The additional bonding is expected to provide sufficient funds to allow up to 10 companies to participate through the end of the 2012-13 fiscal year.

A quasi-public arm of the state’s economic development program, Connecticut Innovations Inc., would receive a dramatic boost in funding to invest in a wide-array of start up companies with $125 million in bonding.

Another major bonded initiative involves $100 million for Small Business Express Package, which would provide job creation grants and loans specifically to smaller companies.

Nearly $10 million would be bonded both this fiscal year and next to expand the precision manufacturing program at Asnuntuck Community College in Enfield and to establish or expand manufacturing technology programs at three other community colleges.

Other financing for job growth initiatives include:

  • $50 million for bridge improvements through the “Fix It First” program.
  • $20 million for the Step Up program, which will encourage businesses to add employees in new areas by subsidizing the cost of those posts for up to six months.
  • $20 million for brownfield remediation.
  • $10 million for infrastructure and other improvements to enhance commercial zones in municipalities through the Main Streets Initiative.
  • $10 million to help nonprofit social service providers and local housing authorities replace aging oil furnaces and boilers with fuel-efficient equipment.

The plan also includes several tax changes, including effectively cutting in half the $250 business entity tax a flat registration fee businesses pay annually.

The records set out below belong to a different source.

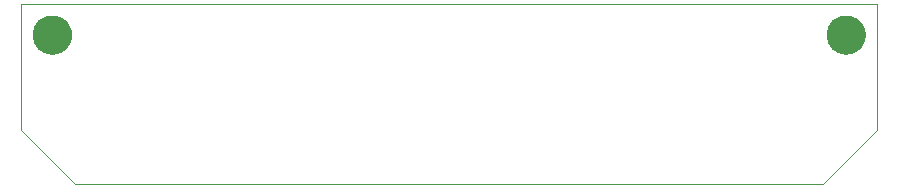
<source format=gbs>
G75*
%MOIN*%
%OFA0B0*%
%FSLAX25Y25*%
%IPPOS*%
%LPD*%
%AMOC8*
5,1,8,0,0,1.08239X$1,22.5*
%
%ADD10C,0.00000*%
%ADD11C,0.12998*%
D10*
X0018917Y0001200D02*
X0268523Y0001200D01*
X0286239Y0018917D01*
X0286239Y0061043D01*
X0001200Y0061043D01*
X0001200Y0018917D01*
X0018917Y0001200D01*
X0005137Y0050806D02*
X0005139Y0050964D01*
X0005145Y0051122D01*
X0005155Y0051280D01*
X0005169Y0051438D01*
X0005187Y0051595D01*
X0005208Y0051752D01*
X0005234Y0051908D01*
X0005264Y0052064D01*
X0005297Y0052219D01*
X0005335Y0052372D01*
X0005376Y0052525D01*
X0005421Y0052677D01*
X0005470Y0052828D01*
X0005523Y0052977D01*
X0005579Y0053125D01*
X0005639Y0053271D01*
X0005703Y0053416D01*
X0005771Y0053559D01*
X0005842Y0053701D01*
X0005916Y0053841D01*
X0005994Y0053978D01*
X0006076Y0054114D01*
X0006160Y0054248D01*
X0006249Y0054379D01*
X0006340Y0054508D01*
X0006435Y0054635D01*
X0006532Y0054760D01*
X0006633Y0054882D01*
X0006737Y0055001D01*
X0006844Y0055118D01*
X0006954Y0055232D01*
X0007067Y0055343D01*
X0007182Y0055452D01*
X0007300Y0055557D01*
X0007421Y0055659D01*
X0007544Y0055759D01*
X0007670Y0055855D01*
X0007798Y0055948D01*
X0007928Y0056038D01*
X0008061Y0056124D01*
X0008196Y0056208D01*
X0008332Y0056287D01*
X0008471Y0056364D01*
X0008612Y0056436D01*
X0008754Y0056506D01*
X0008898Y0056571D01*
X0009044Y0056633D01*
X0009191Y0056691D01*
X0009340Y0056746D01*
X0009490Y0056797D01*
X0009641Y0056844D01*
X0009793Y0056887D01*
X0009946Y0056926D01*
X0010101Y0056962D01*
X0010256Y0056993D01*
X0010412Y0057021D01*
X0010568Y0057045D01*
X0010725Y0057065D01*
X0010883Y0057081D01*
X0011040Y0057093D01*
X0011199Y0057101D01*
X0011357Y0057105D01*
X0011515Y0057105D01*
X0011673Y0057101D01*
X0011832Y0057093D01*
X0011989Y0057081D01*
X0012147Y0057065D01*
X0012304Y0057045D01*
X0012460Y0057021D01*
X0012616Y0056993D01*
X0012771Y0056962D01*
X0012926Y0056926D01*
X0013079Y0056887D01*
X0013231Y0056844D01*
X0013382Y0056797D01*
X0013532Y0056746D01*
X0013681Y0056691D01*
X0013828Y0056633D01*
X0013974Y0056571D01*
X0014118Y0056506D01*
X0014260Y0056436D01*
X0014401Y0056364D01*
X0014540Y0056287D01*
X0014676Y0056208D01*
X0014811Y0056124D01*
X0014944Y0056038D01*
X0015074Y0055948D01*
X0015202Y0055855D01*
X0015328Y0055759D01*
X0015451Y0055659D01*
X0015572Y0055557D01*
X0015690Y0055452D01*
X0015805Y0055343D01*
X0015918Y0055232D01*
X0016028Y0055118D01*
X0016135Y0055001D01*
X0016239Y0054882D01*
X0016340Y0054760D01*
X0016437Y0054635D01*
X0016532Y0054508D01*
X0016623Y0054379D01*
X0016712Y0054248D01*
X0016796Y0054114D01*
X0016878Y0053978D01*
X0016956Y0053841D01*
X0017030Y0053701D01*
X0017101Y0053559D01*
X0017169Y0053416D01*
X0017233Y0053271D01*
X0017293Y0053125D01*
X0017349Y0052977D01*
X0017402Y0052828D01*
X0017451Y0052677D01*
X0017496Y0052525D01*
X0017537Y0052372D01*
X0017575Y0052219D01*
X0017608Y0052064D01*
X0017638Y0051908D01*
X0017664Y0051752D01*
X0017685Y0051595D01*
X0017703Y0051438D01*
X0017717Y0051280D01*
X0017727Y0051122D01*
X0017733Y0050964D01*
X0017735Y0050806D01*
X0017733Y0050648D01*
X0017727Y0050490D01*
X0017717Y0050332D01*
X0017703Y0050174D01*
X0017685Y0050017D01*
X0017664Y0049860D01*
X0017638Y0049704D01*
X0017608Y0049548D01*
X0017575Y0049393D01*
X0017537Y0049240D01*
X0017496Y0049087D01*
X0017451Y0048935D01*
X0017402Y0048784D01*
X0017349Y0048635D01*
X0017293Y0048487D01*
X0017233Y0048341D01*
X0017169Y0048196D01*
X0017101Y0048053D01*
X0017030Y0047911D01*
X0016956Y0047771D01*
X0016878Y0047634D01*
X0016796Y0047498D01*
X0016712Y0047364D01*
X0016623Y0047233D01*
X0016532Y0047104D01*
X0016437Y0046977D01*
X0016340Y0046852D01*
X0016239Y0046730D01*
X0016135Y0046611D01*
X0016028Y0046494D01*
X0015918Y0046380D01*
X0015805Y0046269D01*
X0015690Y0046160D01*
X0015572Y0046055D01*
X0015451Y0045953D01*
X0015328Y0045853D01*
X0015202Y0045757D01*
X0015074Y0045664D01*
X0014944Y0045574D01*
X0014811Y0045488D01*
X0014676Y0045404D01*
X0014540Y0045325D01*
X0014401Y0045248D01*
X0014260Y0045176D01*
X0014118Y0045106D01*
X0013974Y0045041D01*
X0013828Y0044979D01*
X0013681Y0044921D01*
X0013532Y0044866D01*
X0013382Y0044815D01*
X0013231Y0044768D01*
X0013079Y0044725D01*
X0012926Y0044686D01*
X0012771Y0044650D01*
X0012616Y0044619D01*
X0012460Y0044591D01*
X0012304Y0044567D01*
X0012147Y0044547D01*
X0011989Y0044531D01*
X0011832Y0044519D01*
X0011673Y0044511D01*
X0011515Y0044507D01*
X0011357Y0044507D01*
X0011199Y0044511D01*
X0011040Y0044519D01*
X0010883Y0044531D01*
X0010725Y0044547D01*
X0010568Y0044567D01*
X0010412Y0044591D01*
X0010256Y0044619D01*
X0010101Y0044650D01*
X0009946Y0044686D01*
X0009793Y0044725D01*
X0009641Y0044768D01*
X0009490Y0044815D01*
X0009340Y0044866D01*
X0009191Y0044921D01*
X0009044Y0044979D01*
X0008898Y0045041D01*
X0008754Y0045106D01*
X0008612Y0045176D01*
X0008471Y0045248D01*
X0008332Y0045325D01*
X0008196Y0045404D01*
X0008061Y0045488D01*
X0007928Y0045574D01*
X0007798Y0045664D01*
X0007670Y0045757D01*
X0007544Y0045853D01*
X0007421Y0045953D01*
X0007300Y0046055D01*
X0007182Y0046160D01*
X0007067Y0046269D01*
X0006954Y0046380D01*
X0006844Y0046494D01*
X0006737Y0046611D01*
X0006633Y0046730D01*
X0006532Y0046852D01*
X0006435Y0046977D01*
X0006340Y0047104D01*
X0006249Y0047233D01*
X0006160Y0047364D01*
X0006076Y0047498D01*
X0005994Y0047634D01*
X0005916Y0047771D01*
X0005842Y0047911D01*
X0005771Y0048053D01*
X0005703Y0048196D01*
X0005639Y0048341D01*
X0005579Y0048487D01*
X0005523Y0048635D01*
X0005470Y0048784D01*
X0005421Y0048935D01*
X0005376Y0049087D01*
X0005335Y0049240D01*
X0005297Y0049393D01*
X0005264Y0049548D01*
X0005234Y0049704D01*
X0005208Y0049860D01*
X0005187Y0050017D01*
X0005169Y0050174D01*
X0005155Y0050332D01*
X0005145Y0050490D01*
X0005139Y0050648D01*
X0005137Y0050806D01*
X0269704Y0050806D02*
X0269706Y0050964D01*
X0269712Y0051122D01*
X0269722Y0051280D01*
X0269736Y0051438D01*
X0269754Y0051595D01*
X0269775Y0051752D01*
X0269801Y0051908D01*
X0269831Y0052064D01*
X0269864Y0052219D01*
X0269902Y0052372D01*
X0269943Y0052525D01*
X0269988Y0052677D01*
X0270037Y0052828D01*
X0270090Y0052977D01*
X0270146Y0053125D01*
X0270206Y0053271D01*
X0270270Y0053416D01*
X0270338Y0053559D01*
X0270409Y0053701D01*
X0270483Y0053841D01*
X0270561Y0053978D01*
X0270643Y0054114D01*
X0270727Y0054248D01*
X0270816Y0054379D01*
X0270907Y0054508D01*
X0271002Y0054635D01*
X0271099Y0054760D01*
X0271200Y0054882D01*
X0271304Y0055001D01*
X0271411Y0055118D01*
X0271521Y0055232D01*
X0271634Y0055343D01*
X0271749Y0055452D01*
X0271867Y0055557D01*
X0271988Y0055659D01*
X0272111Y0055759D01*
X0272237Y0055855D01*
X0272365Y0055948D01*
X0272495Y0056038D01*
X0272628Y0056124D01*
X0272763Y0056208D01*
X0272899Y0056287D01*
X0273038Y0056364D01*
X0273179Y0056436D01*
X0273321Y0056506D01*
X0273465Y0056571D01*
X0273611Y0056633D01*
X0273758Y0056691D01*
X0273907Y0056746D01*
X0274057Y0056797D01*
X0274208Y0056844D01*
X0274360Y0056887D01*
X0274513Y0056926D01*
X0274668Y0056962D01*
X0274823Y0056993D01*
X0274979Y0057021D01*
X0275135Y0057045D01*
X0275292Y0057065D01*
X0275450Y0057081D01*
X0275607Y0057093D01*
X0275766Y0057101D01*
X0275924Y0057105D01*
X0276082Y0057105D01*
X0276240Y0057101D01*
X0276399Y0057093D01*
X0276556Y0057081D01*
X0276714Y0057065D01*
X0276871Y0057045D01*
X0277027Y0057021D01*
X0277183Y0056993D01*
X0277338Y0056962D01*
X0277493Y0056926D01*
X0277646Y0056887D01*
X0277798Y0056844D01*
X0277949Y0056797D01*
X0278099Y0056746D01*
X0278248Y0056691D01*
X0278395Y0056633D01*
X0278541Y0056571D01*
X0278685Y0056506D01*
X0278827Y0056436D01*
X0278968Y0056364D01*
X0279107Y0056287D01*
X0279243Y0056208D01*
X0279378Y0056124D01*
X0279511Y0056038D01*
X0279641Y0055948D01*
X0279769Y0055855D01*
X0279895Y0055759D01*
X0280018Y0055659D01*
X0280139Y0055557D01*
X0280257Y0055452D01*
X0280372Y0055343D01*
X0280485Y0055232D01*
X0280595Y0055118D01*
X0280702Y0055001D01*
X0280806Y0054882D01*
X0280907Y0054760D01*
X0281004Y0054635D01*
X0281099Y0054508D01*
X0281190Y0054379D01*
X0281279Y0054248D01*
X0281363Y0054114D01*
X0281445Y0053978D01*
X0281523Y0053841D01*
X0281597Y0053701D01*
X0281668Y0053559D01*
X0281736Y0053416D01*
X0281800Y0053271D01*
X0281860Y0053125D01*
X0281916Y0052977D01*
X0281969Y0052828D01*
X0282018Y0052677D01*
X0282063Y0052525D01*
X0282104Y0052372D01*
X0282142Y0052219D01*
X0282175Y0052064D01*
X0282205Y0051908D01*
X0282231Y0051752D01*
X0282252Y0051595D01*
X0282270Y0051438D01*
X0282284Y0051280D01*
X0282294Y0051122D01*
X0282300Y0050964D01*
X0282302Y0050806D01*
X0282300Y0050648D01*
X0282294Y0050490D01*
X0282284Y0050332D01*
X0282270Y0050174D01*
X0282252Y0050017D01*
X0282231Y0049860D01*
X0282205Y0049704D01*
X0282175Y0049548D01*
X0282142Y0049393D01*
X0282104Y0049240D01*
X0282063Y0049087D01*
X0282018Y0048935D01*
X0281969Y0048784D01*
X0281916Y0048635D01*
X0281860Y0048487D01*
X0281800Y0048341D01*
X0281736Y0048196D01*
X0281668Y0048053D01*
X0281597Y0047911D01*
X0281523Y0047771D01*
X0281445Y0047634D01*
X0281363Y0047498D01*
X0281279Y0047364D01*
X0281190Y0047233D01*
X0281099Y0047104D01*
X0281004Y0046977D01*
X0280907Y0046852D01*
X0280806Y0046730D01*
X0280702Y0046611D01*
X0280595Y0046494D01*
X0280485Y0046380D01*
X0280372Y0046269D01*
X0280257Y0046160D01*
X0280139Y0046055D01*
X0280018Y0045953D01*
X0279895Y0045853D01*
X0279769Y0045757D01*
X0279641Y0045664D01*
X0279511Y0045574D01*
X0279378Y0045488D01*
X0279243Y0045404D01*
X0279107Y0045325D01*
X0278968Y0045248D01*
X0278827Y0045176D01*
X0278685Y0045106D01*
X0278541Y0045041D01*
X0278395Y0044979D01*
X0278248Y0044921D01*
X0278099Y0044866D01*
X0277949Y0044815D01*
X0277798Y0044768D01*
X0277646Y0044725D01*
X0277493Y0044686D01*
X0277338Y0044650D01*
X0277183Y0044619D01*
X0277027Y0044591D01*
X0276871Y0044567D01*
X0276714Y0044547D01*
X0276556Y0044531D01*
X0276399Y0044519D01*
X0276240Y0044511D01*
X0276082Y0044507D01*
X0275924Y0044507D01*
X0275766Y0044511D01*
X0275607Y0044519D01*
X0275450Y0044531D01*
X0275292Y0044547D01*
X0275135Y0044567D01*
X0274979Y0044591D01*
X0274823Y0044619D01*
X0274668Y0044650D01*
X0274513Y0044686D01*
X0274360Y0044725D01*
X0274208Y0044768D01*
X0274057Y0044815D01*
X0273907Y0044866D01*
X0273758Y0044921D01*
X0273611Y0044979D01*
X0273465Y0045041D01*
X0273321Y0045106D01*
X0273179Y0045176D01*
X0273038Y0045248D01*
X0272899Y0045325D01*
X0272763Y0045404D01*
X0272628Y0045488D01*
X0272495Y0045574D01*
X0272365Y0045664D01*
X0272237Y0045757D01*
X0272111Y0045853D01*
X0271988Y0045953D01*
X0271867Y0046055D01*
X0271749Y0046160D01*
X0271634Y0046269D01*
X0271521Y0046380D01*
X0271411Y0046494D01*
X0271304Y0046611D01*
X0271200Y0046730D01*
X0271099Y0046852D01*
X0271002Y0046977D01*
X0270907Y0047104D01*
X0270816Y0047233D01*
X0270727Y0047364D01*
X0270643Y0047498D01*
X0270561Y0047634D01*
X0270483Y0047771D01*
X0270409Y0047911D01*
X0270338Y0048053D01*
X0270270Y0048196D01*
X0270206Y0048341D01*
X0270146Y0048487D01*
X0270090Y0048635D01*
X0270037Y0048784D01*
X0269988Y0048935D01*
X0269943Y0049087D01*
X0269902Y0049240D01*
X0269864Y0049393D01*
X0269831Y0049548D01*
X0269801Y0049704D01*
X0269775Y0049860D01*
X0269754Y0050017D01*
X0269736Y0050174D01*
X0269722Y0050332D01*
X0269712Y0050490D01*
X0269706Y0050648D01*
X0269704Y0050806D01*
D11*
X0276003Y0050806D03*
X0011436Y0050806D03*
M02*

</source>
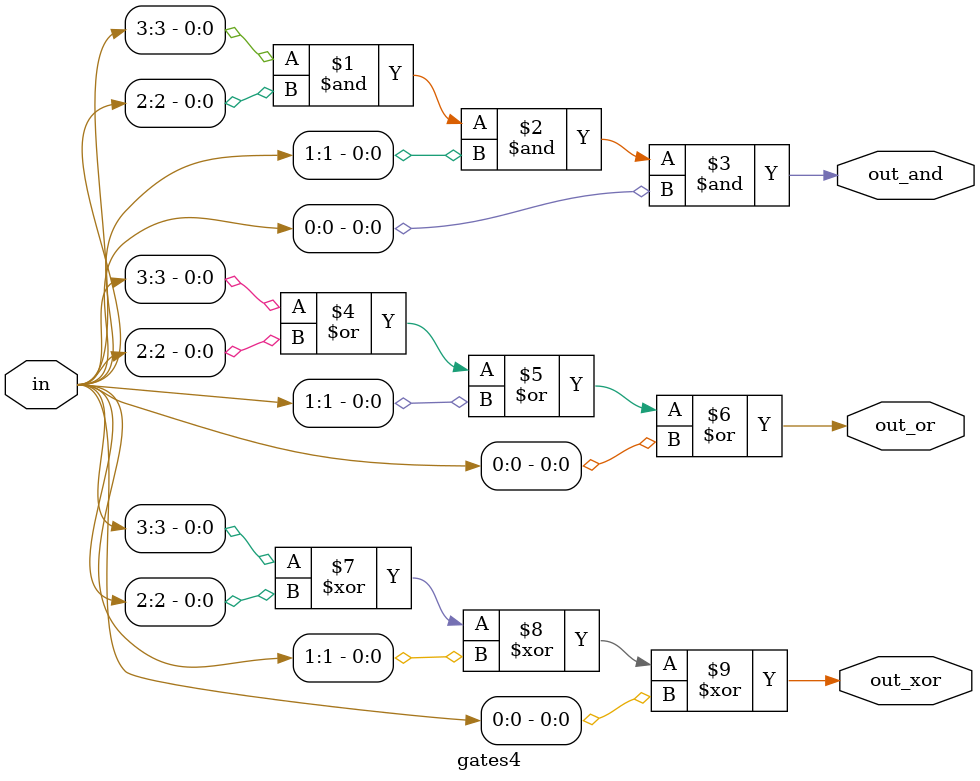
<source format=v>
module gates4( 
    input [3:0] in,
    output out_and,
    output out_or,
    output out_xor
);
    assign out_and = (in[3] & in[2] & in[1] & in[0]);
    assign out_or  = (in[3] | in[2] | in[1] | in[0]);
    assign out_xor  = (in[3] ^ in[2] ^ in[1] ^ in[0]);
endmodule

</source>
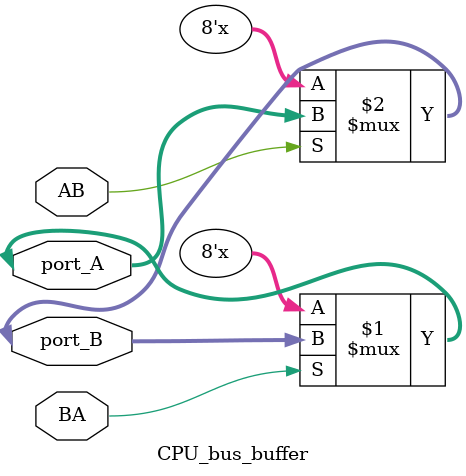
<source format=v>
module CPU_bus_buffer (
	input wire AB, // pass from A to B on 1
	input wire BA, // pass from B to A on 1
	
	inout wire [7:0] port_A,
	inout wire [7:0] port_B
);

assign port_A = (BA) ? port_B : 8'hZZ;
assign port_B = (AB) ? port_A : 8'hZZ;

endmodule

</source>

But starting in 2013, that $250 payment would cover two years’ worth of registration. Analysts estimate this would cost state government $40 million in the 2013-14 fiscal year and every other fiscal year thereafter.

The minimum investment required for an investor to qualify for an income tax credit through the state’s Angel Investor program would drop from $100,000 to $25,000. This is expected to cost the state $1.5 million per year.

A new job expansion credit would be added to several tax programs, costing between $15 million and $17 million annually beginning next fiscal year.

Connecticut’s film tax credit program also would be expanded to offer a new category for television production costs. This is expected to cost the state between $10 million and $19 million next fiscal year and between $5 million and $10 million annually thereafter.

Perhaps the largest area of bipartisan consensus since Malloy first announced plans in June for an October session on job growth was a need to improve what is perceived by businesses as Connecticut’s oppressive regulatory environment.

The new legislative package calls for state government to hire a consultant to streamline regulations, particularly with a focus on four large permitting departments: Administrative Services, Energy and Environmental Protection, Transportation, and Economic and Community Development.